__What needs to be done__. Each line below needs to be restated word for word.

Extracted records:
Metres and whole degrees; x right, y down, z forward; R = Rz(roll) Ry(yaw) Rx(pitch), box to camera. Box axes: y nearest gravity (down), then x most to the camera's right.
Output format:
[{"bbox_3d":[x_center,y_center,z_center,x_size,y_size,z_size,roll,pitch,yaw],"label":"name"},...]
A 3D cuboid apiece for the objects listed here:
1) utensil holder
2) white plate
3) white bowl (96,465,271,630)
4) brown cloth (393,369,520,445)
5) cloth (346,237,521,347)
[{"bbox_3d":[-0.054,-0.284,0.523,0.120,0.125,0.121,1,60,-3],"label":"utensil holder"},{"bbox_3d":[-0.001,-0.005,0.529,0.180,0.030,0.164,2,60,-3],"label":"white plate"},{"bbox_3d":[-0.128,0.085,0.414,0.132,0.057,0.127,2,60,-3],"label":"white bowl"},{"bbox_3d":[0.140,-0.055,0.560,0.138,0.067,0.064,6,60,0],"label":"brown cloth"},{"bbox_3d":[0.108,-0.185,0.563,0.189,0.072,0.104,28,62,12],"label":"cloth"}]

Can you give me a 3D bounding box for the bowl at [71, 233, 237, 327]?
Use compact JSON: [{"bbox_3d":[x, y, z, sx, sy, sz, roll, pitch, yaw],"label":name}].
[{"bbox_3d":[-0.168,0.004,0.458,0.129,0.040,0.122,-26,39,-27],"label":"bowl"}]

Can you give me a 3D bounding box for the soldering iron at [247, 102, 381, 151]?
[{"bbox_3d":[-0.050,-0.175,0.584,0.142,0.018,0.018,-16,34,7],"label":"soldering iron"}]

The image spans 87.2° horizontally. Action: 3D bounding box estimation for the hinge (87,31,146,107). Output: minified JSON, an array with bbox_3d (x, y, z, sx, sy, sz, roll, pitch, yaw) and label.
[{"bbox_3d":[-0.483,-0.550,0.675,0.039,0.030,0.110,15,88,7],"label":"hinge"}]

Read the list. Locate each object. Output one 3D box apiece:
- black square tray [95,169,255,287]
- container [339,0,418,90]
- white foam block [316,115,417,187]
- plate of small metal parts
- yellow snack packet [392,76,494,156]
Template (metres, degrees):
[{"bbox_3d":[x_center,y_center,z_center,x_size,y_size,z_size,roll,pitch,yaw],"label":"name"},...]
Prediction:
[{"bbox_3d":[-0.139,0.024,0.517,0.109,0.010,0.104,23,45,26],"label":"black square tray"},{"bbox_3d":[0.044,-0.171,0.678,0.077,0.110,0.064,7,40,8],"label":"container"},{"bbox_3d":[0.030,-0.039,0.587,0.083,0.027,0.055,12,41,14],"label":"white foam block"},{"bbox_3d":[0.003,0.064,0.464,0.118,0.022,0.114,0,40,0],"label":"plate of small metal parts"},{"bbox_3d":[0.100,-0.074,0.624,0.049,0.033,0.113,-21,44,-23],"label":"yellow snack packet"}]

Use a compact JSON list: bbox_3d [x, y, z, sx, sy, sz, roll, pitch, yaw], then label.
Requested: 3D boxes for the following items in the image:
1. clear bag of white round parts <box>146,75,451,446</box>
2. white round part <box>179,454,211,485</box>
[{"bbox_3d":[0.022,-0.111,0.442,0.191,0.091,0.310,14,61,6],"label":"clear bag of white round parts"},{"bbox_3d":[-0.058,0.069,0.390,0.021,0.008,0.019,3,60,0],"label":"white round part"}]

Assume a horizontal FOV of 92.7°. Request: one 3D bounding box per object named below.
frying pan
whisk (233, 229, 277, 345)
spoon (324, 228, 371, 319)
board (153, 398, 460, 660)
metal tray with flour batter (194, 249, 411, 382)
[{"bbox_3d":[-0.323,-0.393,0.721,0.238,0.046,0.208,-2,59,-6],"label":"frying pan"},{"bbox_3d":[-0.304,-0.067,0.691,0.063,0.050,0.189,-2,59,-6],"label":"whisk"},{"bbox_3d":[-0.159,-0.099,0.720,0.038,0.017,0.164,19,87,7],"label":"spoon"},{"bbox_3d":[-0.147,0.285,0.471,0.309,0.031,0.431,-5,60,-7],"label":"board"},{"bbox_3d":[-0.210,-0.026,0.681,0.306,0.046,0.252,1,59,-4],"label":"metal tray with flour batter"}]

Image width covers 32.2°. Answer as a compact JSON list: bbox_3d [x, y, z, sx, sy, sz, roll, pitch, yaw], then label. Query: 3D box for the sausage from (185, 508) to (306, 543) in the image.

__Response__.
Metres and whole degrees; x right, y down, z forward; R = Rz(roll) Ry(yaw) Rx(pitch), box to camera. Box axes: y nearest gravity (down), then x most to the camera's right.
Output format:
[{"bbox_3d":[x_center,y_center,z_center,x_size,y_size,z_size,roll,pitch,yaw],"label":"name"},...]
A 3D cuboid apiece for the objects listed here:
1) utensil holder
2) white plate
3) white bowl (96,465,271,630)
4) brown cloth (393,369,520,445)
5) cloth (346,237,521,347)
[{"bbox_3d":[-0.054,-0.284,0.523,0.120,0.125,0.121,1,60,-3],"label":"utensil holder"},{"bbox_3d":[-0.001,-0.005,0.529,0.180,0.030,0.164,2,60,-3],"label":"white plate"},{"bbox_3d":[-0.128,0.085,0.414,0.132,0.057,0.127,2,60,-3],"label":"white bowl"},{"bbox_3d":[0.140,-0.055,0.560,0.138,0.067,0.064,6,60,0],"label":"brown cloth"},{"bbox_3d":[0.108,-0.185,0.563,0.189,0.072,0.104,28,62,12],"label":"cloth"}]

Can you give me a 3D bounding box for the bowl at [71, 233, 237, 327]?
Use compact JSON: [{"bbox_3d":[x, y, z, sx, sy, sz, roll, pitch, yaw],"label":name}].
[{"bbox_3d":[-0.168,0.004,0.458,0.129,0.040,0.122,-26,39,-27],"label":"bowl"}]

Can you give me a 3D bounding box for the soldering iron at [247, 102, 381, 151]?
[{"bbox_3d":[-0.050,-0.175,0.584,0.142,0.018,0.018,-16,34,7],"label":"soldering iron"}]

The image spans 87.2° horizontally. Action: 3D bounding box estimation for the hinge (87,31,146,107). Output: minified JSON, an array with bbox_3d (x, y, z, sx, sy, sz, roll, pitch, yaw) and label.
[{"bbox_3d":[-0.483,-0.550,0.675,0.039,0.030,0.110,15,88,7],"label":"hinge"}]

Read the list. Locate each object. Output one 3D box apiece:
- black square tray [95,169,255,287]
- container [339,0,418,90]
- white foam block [316,115,417,187]
- plate of small metal parts
- yellow snack packet [392,76,494,156]
Template (metres, degrees):
[{"bbox_3d":[x_center,y_center,z_center,x_size,y_size,z_size,roll,pitch,yaw],"label":"name"},...]
Prediction:
[{"bbox_3d":[-0.139,0.024,0.517,0.109,0.010,0.104,23,45,26],"label":"black square tray"},{"bbox_3d":[0.044,-0.171,0.678,0.077,0.110,0.064,7,40,8],"label":"container"},{"bbox_3d":[0.030,-0.039,0.587,0.083,0.027,0.055,12,41,14],"label":"white foam block"},{"bbox_3d":[0.003,0.064,0.464,0.118,0.022,0.114,0,40,0],"label":"plate of small metal parts"},{"bbox_3d":[0.100,-0.074,0.624,0.049,0.033,0.113,-21,44,-23],"label":"yellow snack packet"}]

Use a compact JSON list: bbox_3d [x, y, z, sx, sy, sz, roll, pitch, yaw], then label.
Requested: 3D boxes for the following items in the image:
1. clear bag of white round parts <box>146,75,451,446</box>
2. white round part <box>179,454,211,485</box>
[{"bbox_3d":[0.022,-0.111,0.442,0.191,0.091,0.310,14,61,6],"label":"clear bag of white round parts"},{"bbox_3d":[-0.058,0.069,0.390,0.021,0.008,0.019,3,60,0],"label":"white round part"}]

Assume a horizontal FOV of 92.7°. Request: one 3D bounding box per object named below.
frying pan
whisk (233, 229, 277, 345)
spoon (324, 228, 371, 319)
board (153, 398, 460, 660)
metal tray with flour batter (194, 249, 411, 382)
[{"bbox_3d":[-0.323,-0.393,0.721,0.238,0.046,0.208,-2,59,-6],"label":"frying pan"},{"bbox_3d":[-0.304,-0.067,0.691,0.063,0.050,0.189,-2,59,-6],"label":"whisk"},{"bbox_3d":[-0.159,-0.099,0.720,0.038,0.017,0.164,19,87,7],"label":"spoon"},{"bbox_3d":[-0.147,0.285,0.471,0.309,0.031,0.431,-5,60,-7],"label":"board"},{"bbox_3d":[-0.210,-0.026,0.681,0.306,0.046,0.252,1,59,-4],"label":"metal tray with flour batter"}]

Image width covers 32.2°. Answer as a compact JSON list: bbox_3d [x, y, z, sx, sy, sz, roll, pitch, yaw], then label. Query: 3D box for the sausage from (185, 508) to (306, 543) in the image.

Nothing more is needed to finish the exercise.